Une fois à l’intérieur du véhicule, il décida de tenter quelque chose. Il tendit sa carte de police au chauffeur, un grand roux d’une trentaine d’années.
— Bonjour monsieur, je suis un agent de la DCRG, je suis en mission, j’ai besoin que vous m’emmeniez au plus vite rue du Faubourg-Saint-Antoine…
— Mais… Vous plaisantez, là ? Vous n’avez pas de voiture dans votre service ?
— Pas ici, non, et je n’ai pas le temps d’en récupérer une, alors soyez gentil, foncez !
— Euh… Oui, mais, euh… Je respecte les limitations de vitesse, moi… Il me manque assez de points comme ça sur mon permis !
— Ne vous en faites pas, j’en prends la responsabilité… Il n’y aura pas de problème, lança Ari. Allez, dépêchez-vous, bon sang !
Impressionné, le chauffeur finit par obtempérer. Il appuya sur l’accélérateur et la voiture partit sur les chapeaux de roues.

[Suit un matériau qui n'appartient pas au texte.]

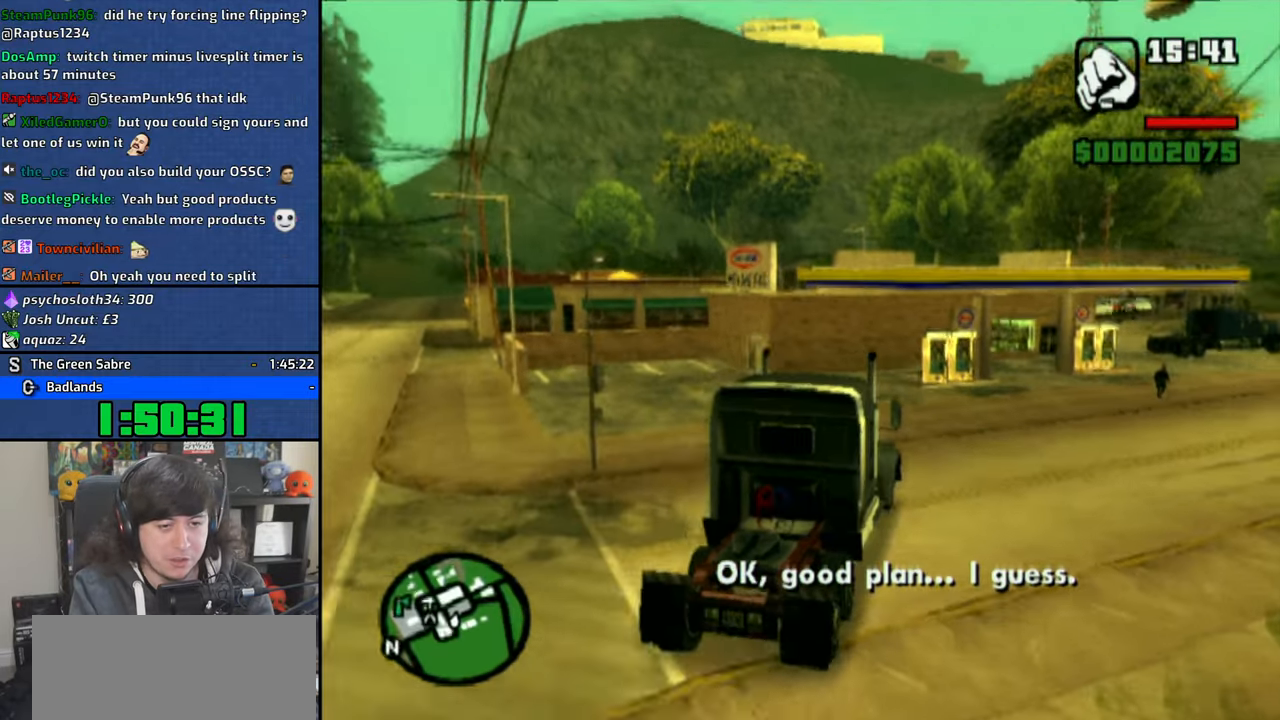
{"dt_ms": 1000, "buttons": [], "left_stick": "right", "right_stick": "center", "button_events": [[566, "SQUARE", "down"], [650, "SQUARE", "up"], [716, "SQUARE", "down"], [816, "SQUARE", "up"], [883, "SQUARE", "down"], [1000, "SQUARE", "up"]]}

La voix de Morand, hilare, grésilla dans l’oreillette.
— Bravo, Ari ! Je vois que tu as toujours des méthodes irréprochables…
Ari se contenta de sourire, en espérant que le chauffeur ne le voyait pas.
La voiture fonça sur la voie de bus et Mackenzie se demanda même si le taxi n’y prenait pas un certain plaisir.
— Il est à pied ? chuchota Ari dans le petit micro qui pendait sur sa chemise.
— J’en ai bien l’impression pour le moment, confirma Morand. Il n’avance pas vite. Il continue de remonter vers la place de la Nation.
Ari s’approcha du fauteuil passager devant lui et fit signe au conducteur de maintenir le rythme.
— Je le grille ? demanda celui-ci à l’approche d’un feu rouge.
— Ralentissez. Si vous ne voyez personne, passez.
Le chauffeur s’exécuta. Il laissa passer une voiture sur la droite puis s’engouffra sur le carrefour et le traversa en accélérant.
— J’ai le droit de savoir ce que vous faites, exactement ? tenta-t-il en jetant un coup d’œil dans son rétroviseur central.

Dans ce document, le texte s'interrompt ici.